EXTRAIT FOURNI:
Le travail était terminé. Des dizaines de journalistes avaient noté ou enregistré des bribes de réponses qu'on retrouvera peut-être dans 25 ans dans des livres célébrant le 125e anniversaire du Canadien. Style: «Va falloir envoyer un message en sortant fort!»

J'adore traîner dans les couloirs et les corridors quand le travail est fait. C'est là que les joueurs laissent tomber leur garde et redeviennent ce qu'ils sont. Des hommes jeunes qui ont la chance inouïe de jouer pour gagner leur vie et qui, en retour, touchent des millions de dollars.

 

J'étais avec Donald Beauchamp et François Gagnon - Big Frank bougonnait comme d'habitude - quand Alex Tanguay est apparu: «Salut le joueur de quatrième trio!» que je lui ai lancé à la blague.

«Bonne façon de se faire un ami», a commenté Big Frank. «La clé, c'est de transformer le quatrième trio en un premier de l'équipe», ai-je répliqué pour me rattraper un peu.

BUT DE L'EXERCICE:
Pouvez-vous recopier fidèlement l'extrait sur les joueurs du Canadien, de "Le travail était" à "à la blague." ? Servez-vous de l'extrait seul, sans aucune autre source.

ENTRÉES FOURNIES:
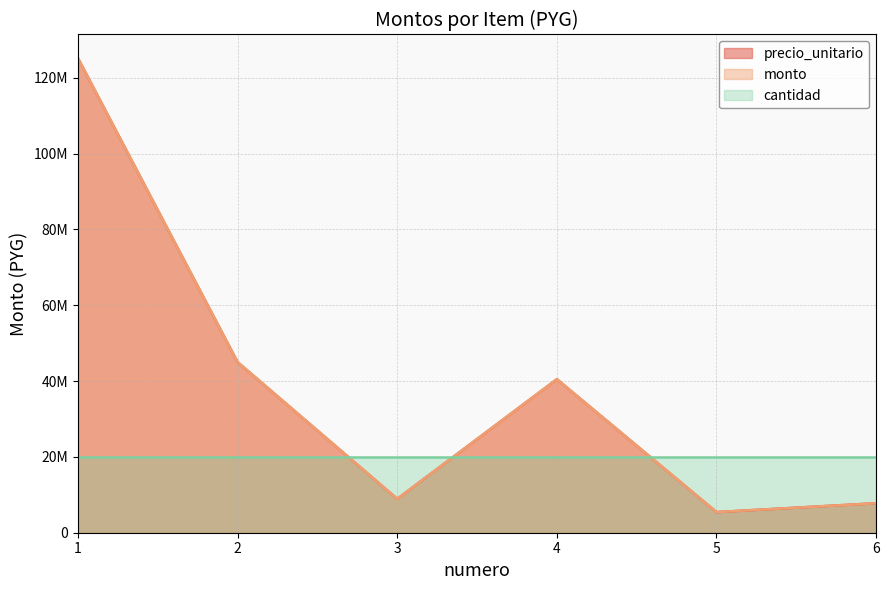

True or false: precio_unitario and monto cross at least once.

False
==
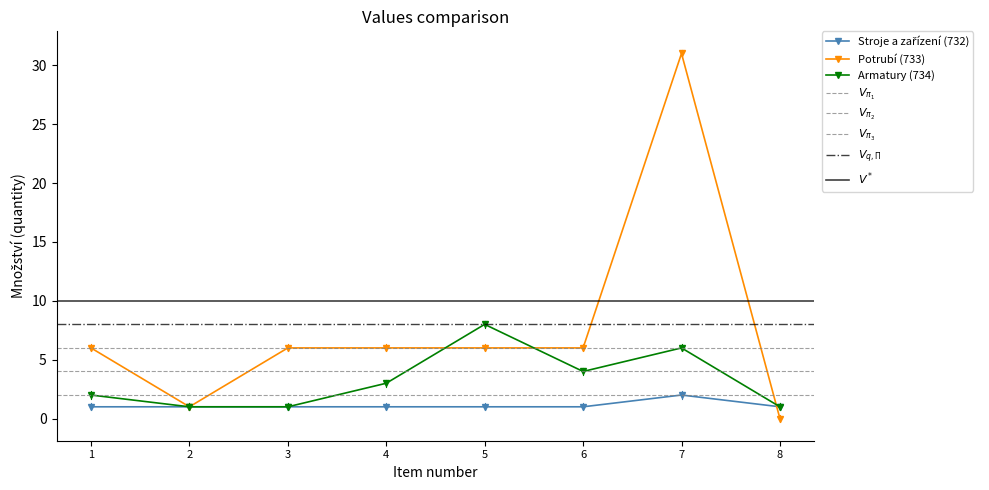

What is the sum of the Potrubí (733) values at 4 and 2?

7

ESPACE DE RÉPONSE:
Le travail était terminé. Des dizaines de journalistes avaient noté ou enregistré des bribes de réponses qu'on retrouvera peut-être dans 25 ans dans des livres célébrant le 125e anniversaire du Canadien. Style: «Va falloir envoyer un message en sortant fort!»

J'adore traîner dans les couloirs et les corridors quand le travail est fait. C'est là que les joueurs laissent tomber leur garde et redeviennent ce qu'ils sont. Des hommes jeunes qui ont la chance inouïe de jouer pour gagner leur vie et qui, en retour, touchent des millions de dollars.

 

J'étais avec Donald Beauchamp et François Gagnon - Big Frank bougonnait comme d'habitude - quand Alex Tanguay est apparu: «Salut le joueur de quatrième trio!» que je lui ai lancé à la blague.